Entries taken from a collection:
----------
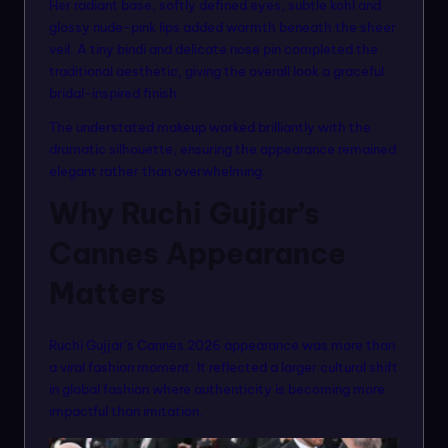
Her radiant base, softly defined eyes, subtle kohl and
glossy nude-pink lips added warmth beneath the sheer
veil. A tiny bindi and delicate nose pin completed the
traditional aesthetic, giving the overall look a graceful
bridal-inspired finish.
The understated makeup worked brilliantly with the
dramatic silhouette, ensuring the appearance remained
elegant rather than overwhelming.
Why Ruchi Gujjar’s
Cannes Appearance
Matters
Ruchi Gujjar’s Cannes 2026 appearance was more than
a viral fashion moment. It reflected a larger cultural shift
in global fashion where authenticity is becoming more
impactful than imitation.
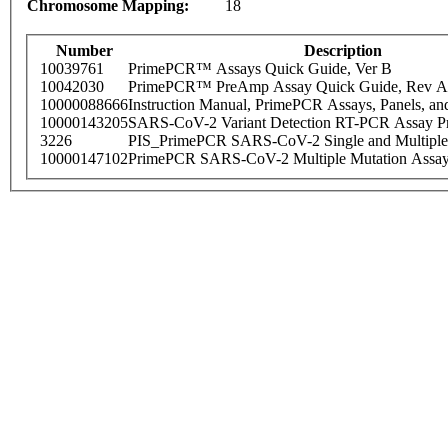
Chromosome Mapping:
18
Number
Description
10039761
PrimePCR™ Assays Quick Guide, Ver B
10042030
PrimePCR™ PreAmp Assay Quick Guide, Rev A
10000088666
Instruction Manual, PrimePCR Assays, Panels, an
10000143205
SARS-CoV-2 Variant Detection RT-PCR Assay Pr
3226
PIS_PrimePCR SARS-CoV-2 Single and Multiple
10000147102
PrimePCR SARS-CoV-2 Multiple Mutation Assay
----------
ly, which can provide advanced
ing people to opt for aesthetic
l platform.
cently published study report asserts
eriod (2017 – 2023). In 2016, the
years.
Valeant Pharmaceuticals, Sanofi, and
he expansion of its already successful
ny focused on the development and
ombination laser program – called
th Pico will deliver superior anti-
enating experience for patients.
----------
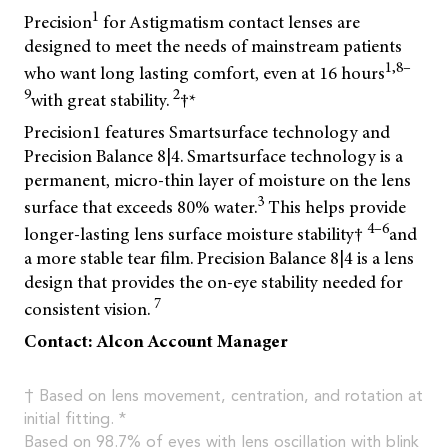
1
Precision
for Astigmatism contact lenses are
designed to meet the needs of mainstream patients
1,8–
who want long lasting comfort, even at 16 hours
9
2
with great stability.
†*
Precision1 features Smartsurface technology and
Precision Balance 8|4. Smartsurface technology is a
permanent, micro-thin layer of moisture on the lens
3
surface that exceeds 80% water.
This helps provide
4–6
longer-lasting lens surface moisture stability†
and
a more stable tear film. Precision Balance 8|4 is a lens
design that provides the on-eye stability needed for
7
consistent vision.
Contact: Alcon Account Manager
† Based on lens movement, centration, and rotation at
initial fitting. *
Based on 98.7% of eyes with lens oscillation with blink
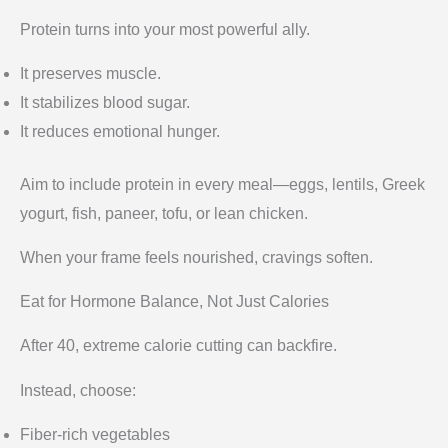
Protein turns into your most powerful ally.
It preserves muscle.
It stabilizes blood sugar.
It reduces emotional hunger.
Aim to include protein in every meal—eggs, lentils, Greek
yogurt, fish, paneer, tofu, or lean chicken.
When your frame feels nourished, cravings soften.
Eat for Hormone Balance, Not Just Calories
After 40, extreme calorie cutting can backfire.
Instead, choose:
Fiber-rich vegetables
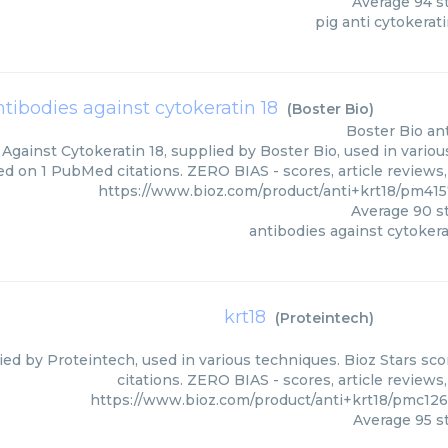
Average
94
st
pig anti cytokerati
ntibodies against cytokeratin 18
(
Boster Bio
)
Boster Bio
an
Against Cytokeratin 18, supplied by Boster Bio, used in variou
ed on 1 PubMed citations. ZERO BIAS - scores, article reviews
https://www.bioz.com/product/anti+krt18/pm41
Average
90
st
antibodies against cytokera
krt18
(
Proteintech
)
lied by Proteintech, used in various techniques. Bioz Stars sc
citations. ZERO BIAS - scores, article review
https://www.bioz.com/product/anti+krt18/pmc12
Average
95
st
----------
#### [What is expected]
Here the output must be the lines above from the line with "ombination laser program – called" to the line with "enating experience for patients.", both included, duplicated word for word and nothing else.

#### [Response below]
ombination laser program – called
th Pico will deliver superior anti-
enating experience for patients.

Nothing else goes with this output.